Both the DFB and the NAS, which share responsibility for 999 medical calls in the region, are failing to hit their targets for responding to the most urgent calls, the report commissioned by the Health Service Executive and Dublin City Council says.

Patients in Dublin are at potential risk from “suboptimal” ambulance provision in the capital by two overlapping State agencies, according to the report, which was commissioned in 2016.

The DFB failed to respond on time for between 27 per cent and 43 per cent of calls involving Delta (life-threatening but not cardiac or respiratory) emergencies, for the months under consideration in the report. The NAS failed to meet this target for between 29 per cent and 44 per cent of calls.


With a failure to meet performance targets “a reality” for both organisations, current control arrangements for the DFB and the NAS “cannot be allowed to continue in their present configuration”.

While the failure of the NAS to meet targets can be partly explained by “the rurality issue”, this is “not a factor” for the calls handled by Dublin Fire Brigade, it says.

“Significant extra resources are required, deployed in a very different way, if response times are to be optimised,” according to the report by former deputy Dublin city manager Derek Brady and former interim director of the NAS Martin Flaherty.

The Irish Times sought the report under Freedom of Information last year but was refused by the council. The decision was appealed and was refused again following an internal review. A subsequent appeal to the Office of the Information Commissioner resulted in the release of the document.

Issues around response times have persisted since the report was complete. Last year, barely a quarter of ambulances were being turned around at hospital emergency departments on time, The Irish Times reported, while 56 per cent of Delta calls involving life-threatening emergencies were not responded to within the target time.

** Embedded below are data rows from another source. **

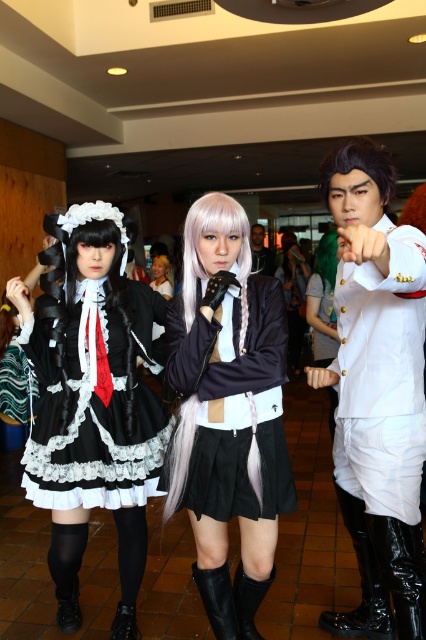
Question: Which object is positioned farthest from the smooth white shirt at center?

Choices:
 (A) matte black dress at center
 (B) black leather boot at lower center
 (C) black leather boot at lower right

Answer: (B)

Question: Can you confirm if satin black dress at center is bigger than black leather boot at lower left?

Choices:
 (A) no
 (B) yes

Answer: (B)

Question: Is the position of matte black dress at center less distant than that of black leather boot at lower left?

Choices:
 (A) yes
 (B) no

Answer: (A)

Question: Among these objects, which one is farthest from the camera?

Choices:
 (A) black leather boot at lower right
 (B) smooth white shirt at center

Answer: (B)

Question: Which of these objects is positioned farthest from the black leather boot at lower center?

Choices:
 (A) satin black dress at center
 (B) matte black dress at center
 (C) white glossy suit at center

Answer: (C)

Question: Can you confirm if satin black dress at center is bigger than glossy patent leather boot at lower right?

Choices:
 (A) yes
 (B) no

Answer: (A)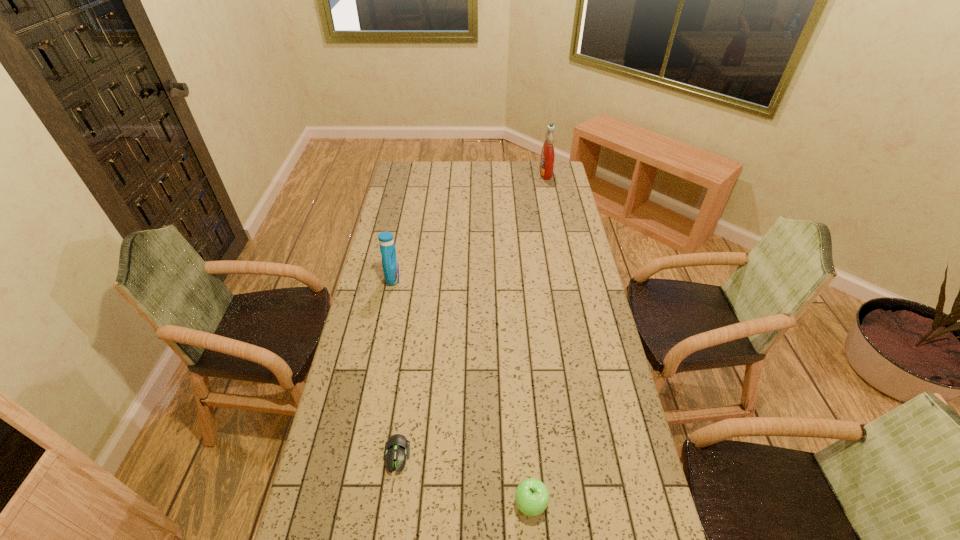
Identify the location of the right detergent. (547, 155).

The height and width of the screenshot is (540, 960). I want to click on the farther detergent, so click(x=547, y=155).

Find the location of a particular element. This screenshot has width=960, height=540. the second tallest object is located at coordinates tap(390, 264).

Find the location of a particular element. The image size is (960, 540). the leftmost object is located at coordinates (390, 264).

I want to click on apple, so click(532, 497).

Find the location of `the third tallest object`. the third tallest object is located at coordinates (532, 497).

I want to click on the second nearest object, so click(397, 447).

Locate an element on the screen. Image resolution: width=960 pixels, height=540 pixels. computer mouse is located at coordinates (397, 447).

Where is `free location located 0.050m on the front surface of the taller detergent`? free location located 0.050m on the front surface of the taller detergent is located at coordinates (530, 173).

This screenshot has height=540, width=960. I want to click on vacant space located on the front surface of the taller detergent, so click(508, 173).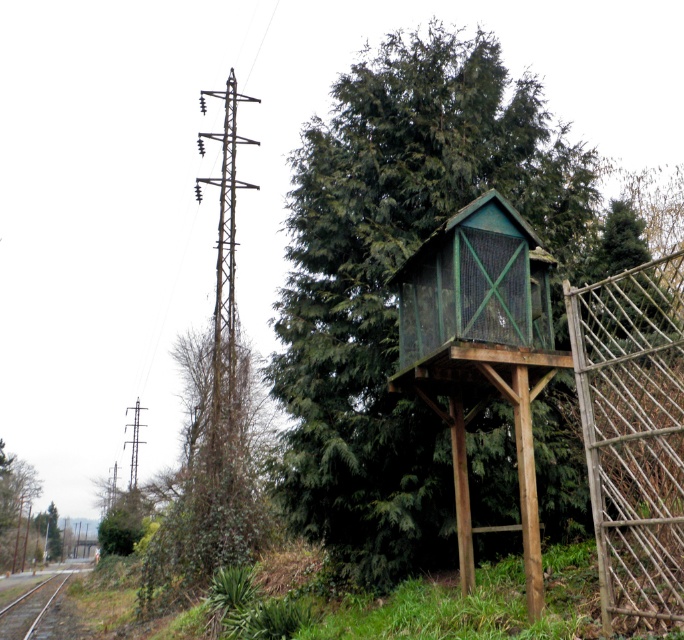
Question: Considering the relative positions of green wooden birdhouse at center and metallic wire at left in the image provided, where is green wooden birdhouse at center located with respect to metallic wire at left?

Choices:
 (A) right
 (B) left

Answer: (A)

Question: Which is nearer to the green wooden birdhouse at center?

Choices:
 (A) smooth metal train track at lower left
 (B) metallic wire at left

Answer: (B)

Question: Which of the following is the farthest from the observer?

Choices:
 (A) green wooden birdhouse at center
 (B) smooth metal train track at lower left
 (C) metallic wire at left

Answer: (B)

Question: Which of the following is the closest to the observer?

Choices:
 (A) (376, 422)
 (B) (233, 326)
 (C) (0, 580)

Answer: (A)

Question: Does green wooden birdhouse at center come in front of smooth metal train track at lower left?

Choices:
 (A) no
 (B) yes

Answer: (B)

Question: Observing the image, what is the correct spatial positioning of metallic wire at left in reference to smooth metal train track at lower left?

Choices:
 (A) right
 (B) left

Answer: (A)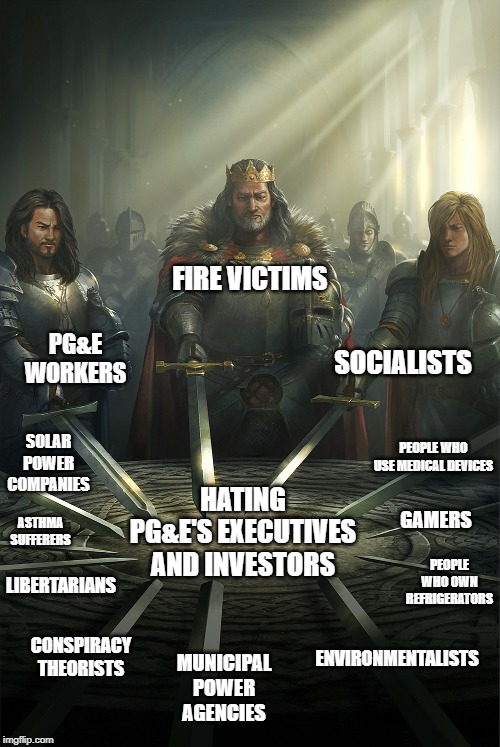
The width and height of the screenshot is (500, 747). In order to click on table in this screenshot , I will do `click(294, 609)`.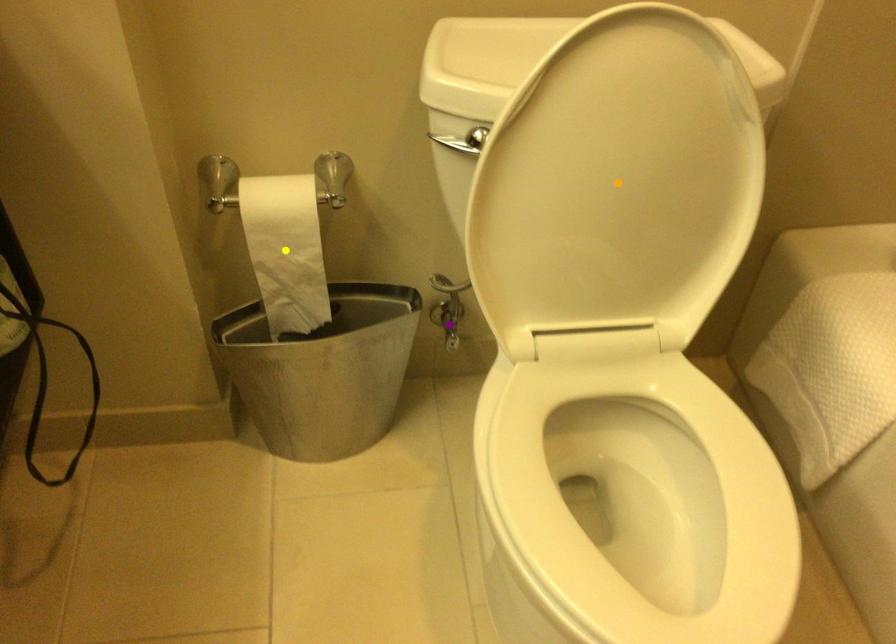
Order these from nearest to farthest:
purple point, orange point, yellow point

purple point, yellow point, orange point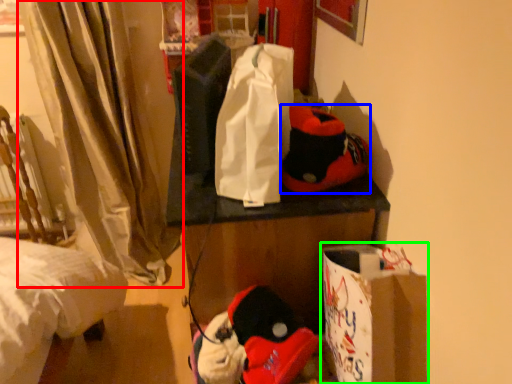
Question: Considering the real-world distances, which object is closest to curtain (highlighted by a red box)? twin (highlighted by a blue box) or cardboard box (highlighted by a green box).

Choices:
 (A) twin
 (B) cardboard box

Answer: (A)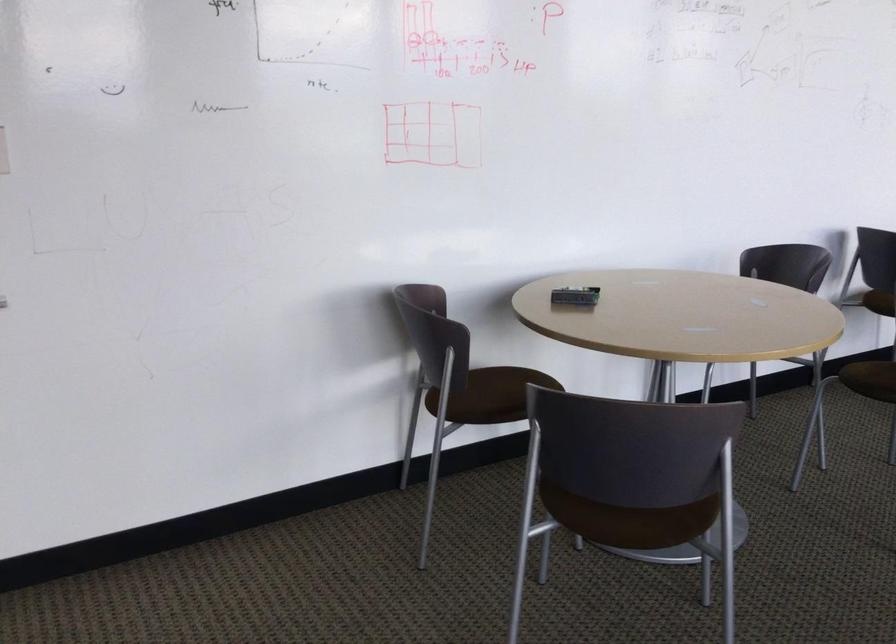
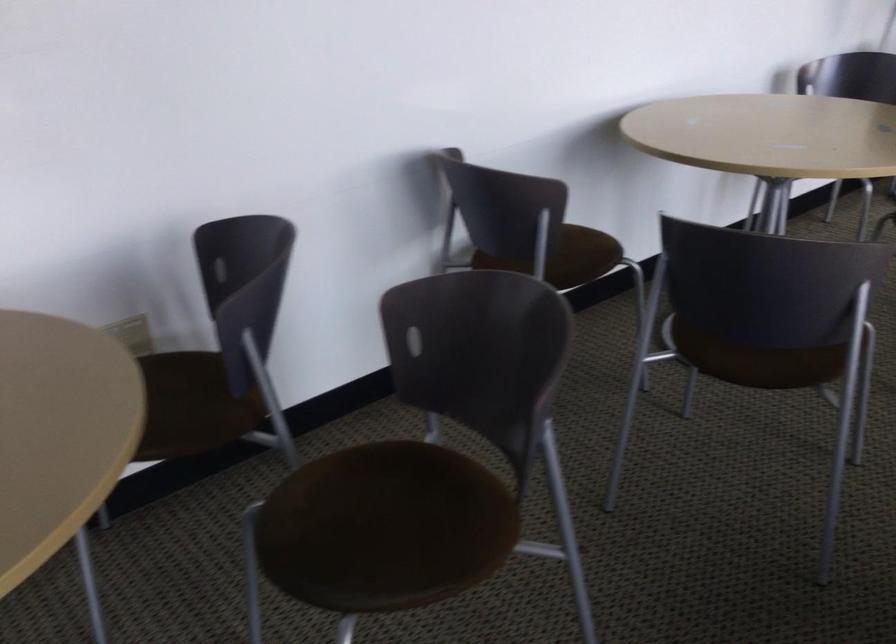
Which direction would the cameraman need to move to produce the second image?

The cameraman moved toward right, forward.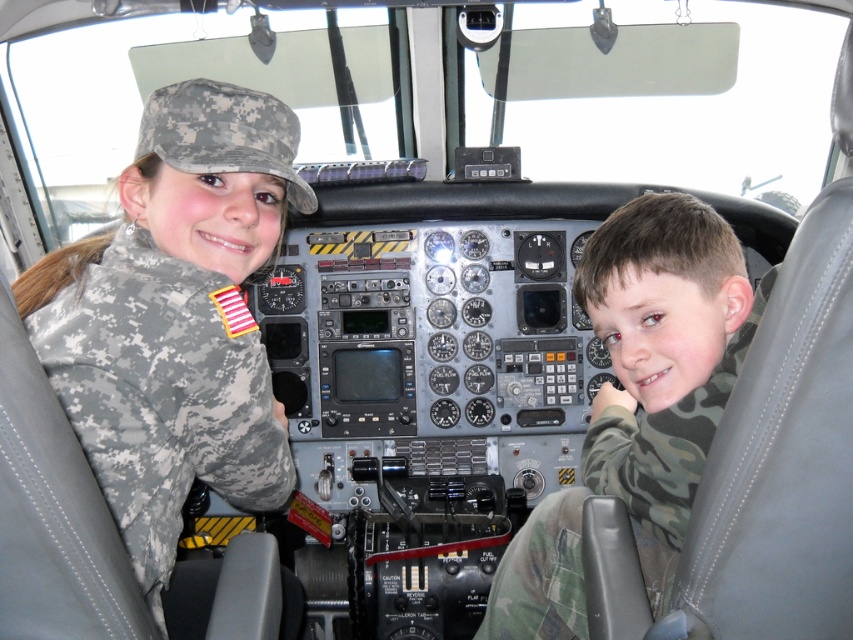
Does camouflage uniform at left appear on the right side of camouflage fabric shirt at center?

No, camouflage uniform at left is not to the right of camouflage fabric shirt at center.

Image resolution: width=853 pixels, height=640 pixels. What do you see at coordinates (175, 317) in the screenshot?
I see `camouflage uniform at left` at bounding box center [175, 317].

The width and height of the screenshot is (853, 640). In order to click on camouflage uniform at left in this screenshot , I will do `click(175, 317)`.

The report was commissioned following concerns over delays in responding to emergency ambulance calls in the capital. The review was conducted by Mr Brady and Mr Flaherty. It was completed in September 2016 but never published.

Asked this week about the report, a DFB spokesman said “a number of initiatives and revised arrangements” had been implemented since the review was completed. A spokesman provided no details and acknowledged “outstanding issues” remained to be resolved.

A new structure involving the DFB, NAS, HSE, the council and the Department of Health and Housing, Local Government and Heritage has been set up and will have its first meeting this month, he said.

The NAS said there had been “a series of activities” to progress the recommendations of official reports, and that a group had been set up to progress outstanding issues.

The governance and financing of ambulance services in Dublin has been “problematic” over the last 20 years, says the report, with the DFB claiming it is insufficiently funded for the service it provides.

The report says the NAS control room should assume responsibility for call-taking and dispatch of all ambulances in Ireland.

Both organisations require “considerable improvement” and there are concerns about clinical governance in both.

“The NAS is the most appropriate national provider of ambulance services in Ireland and has the best strategic fit,” the report finds. As a result, the authors say their preferred option is for all ambulance services to be progressively transferred to the NAS.

But in view of “historical and current contexts”, they accept that another outcome could be for DFB to continue providing ambulances in support of the NAS through a service-level agreement.

The DFB rotates its staff across all vehicles but the report expresses concern that this may compromise the maintenance of complex skills needed to treat emergency patients. It says a “ring-fenced cohort of firefighter/paramedics” would be best placed to routinely staff the DFB’s ambulances. This would require at least 125 staff.

The report estimates the cost of providing a 24/7 ambulance in the DFB at €775,985 a year in 2013, compared with €604,632 for an NAS ambulance staffed with two paramedics.

Paul Cullen

Paul Cullen

Paul Cullen is a former heath editor of The Irish Times.